Braunschweig: Einhaltung der Corona-Verbote wird kontrolliert

Braunschweig.  Ausnahmezustand wegen Corona: Verwaltung und Polizei appellieren an die Bürger, sich an die Vorgaben zu halten.

Der Spielplatz an der Matthäuskirche im Prinzenpark ist gesperrt.

Der Spielplatz an der Matthäuskirche im Prinzenpark ist gesperrt.

Foto: Cornelia Steiner

In den letzten Tagen kamen die Verbote und Vorgaben angesichts der Corona-Krise gefühlt im Stundentakt. Ziel ist es, die Ausbreitung des Virus zu verlangsamen, um Zeit zu gewinnen und Menschenleben zu retten. Es gilt, schnellstmöglich die intensivmedizinische Versorgung aufzustocken.

Doch nicht alle halten sich an die Allgemeinverfügungen der Verwaltung. Die Stadt kündigt daher jetzt Kontrollen an. Es geht um die Einhaltung der Vorgaben für Handel, Gaststätten, Spielplätze und Versammlungen im Freien.

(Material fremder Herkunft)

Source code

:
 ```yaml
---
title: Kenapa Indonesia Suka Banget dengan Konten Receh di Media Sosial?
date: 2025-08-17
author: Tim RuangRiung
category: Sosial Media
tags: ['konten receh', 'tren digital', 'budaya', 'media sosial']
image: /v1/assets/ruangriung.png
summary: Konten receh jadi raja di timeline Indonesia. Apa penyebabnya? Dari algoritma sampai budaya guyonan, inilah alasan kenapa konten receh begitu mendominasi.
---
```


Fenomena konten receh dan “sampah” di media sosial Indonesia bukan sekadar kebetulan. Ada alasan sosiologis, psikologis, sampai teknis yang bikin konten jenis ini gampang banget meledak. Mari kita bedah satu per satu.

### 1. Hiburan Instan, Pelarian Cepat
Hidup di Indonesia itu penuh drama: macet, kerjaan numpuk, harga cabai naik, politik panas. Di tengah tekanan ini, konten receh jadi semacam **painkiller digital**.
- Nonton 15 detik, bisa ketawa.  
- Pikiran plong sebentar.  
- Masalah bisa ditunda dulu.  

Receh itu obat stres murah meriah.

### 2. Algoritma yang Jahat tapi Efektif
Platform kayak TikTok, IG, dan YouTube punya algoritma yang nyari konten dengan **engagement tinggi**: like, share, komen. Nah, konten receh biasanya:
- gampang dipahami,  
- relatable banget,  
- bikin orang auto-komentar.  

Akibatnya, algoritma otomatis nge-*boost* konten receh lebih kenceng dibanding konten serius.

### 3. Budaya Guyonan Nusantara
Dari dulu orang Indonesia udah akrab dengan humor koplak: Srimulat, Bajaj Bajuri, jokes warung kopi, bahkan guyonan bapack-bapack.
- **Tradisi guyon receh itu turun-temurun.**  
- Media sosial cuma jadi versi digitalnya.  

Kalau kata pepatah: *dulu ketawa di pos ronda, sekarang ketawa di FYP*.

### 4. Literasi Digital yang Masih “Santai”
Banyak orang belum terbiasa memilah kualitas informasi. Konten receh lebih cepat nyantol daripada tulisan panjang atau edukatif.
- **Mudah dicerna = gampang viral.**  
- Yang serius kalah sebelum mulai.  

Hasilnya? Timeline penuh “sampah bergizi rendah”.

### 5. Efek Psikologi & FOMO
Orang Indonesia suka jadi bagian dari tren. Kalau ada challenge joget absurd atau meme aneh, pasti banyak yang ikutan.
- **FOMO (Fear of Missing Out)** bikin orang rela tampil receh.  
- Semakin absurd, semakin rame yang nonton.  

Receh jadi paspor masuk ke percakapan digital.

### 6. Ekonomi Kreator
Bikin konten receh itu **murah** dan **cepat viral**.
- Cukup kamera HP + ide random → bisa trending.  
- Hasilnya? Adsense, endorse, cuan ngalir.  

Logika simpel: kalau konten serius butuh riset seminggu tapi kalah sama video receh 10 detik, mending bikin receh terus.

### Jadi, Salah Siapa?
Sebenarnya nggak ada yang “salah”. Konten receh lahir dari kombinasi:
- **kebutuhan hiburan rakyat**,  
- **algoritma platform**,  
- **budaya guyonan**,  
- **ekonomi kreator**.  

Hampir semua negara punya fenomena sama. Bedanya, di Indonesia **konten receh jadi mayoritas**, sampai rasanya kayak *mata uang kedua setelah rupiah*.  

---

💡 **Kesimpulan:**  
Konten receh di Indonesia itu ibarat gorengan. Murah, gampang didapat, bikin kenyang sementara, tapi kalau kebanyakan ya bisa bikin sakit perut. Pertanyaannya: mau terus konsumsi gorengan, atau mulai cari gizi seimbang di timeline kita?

So dürfen zum Beispiel viele Läden nicht mehr öffnen, etwa Modegeschäfte, Elektronikmärkte und Möbelhäuser. Restaurants müssen einen Mindestabstand von zwei Metern zwischen den Tischen gewährleisten. Spielplätze sind gesperrt, und im Freien sind Ansammlungen von mehr als 10 Personen untersagt.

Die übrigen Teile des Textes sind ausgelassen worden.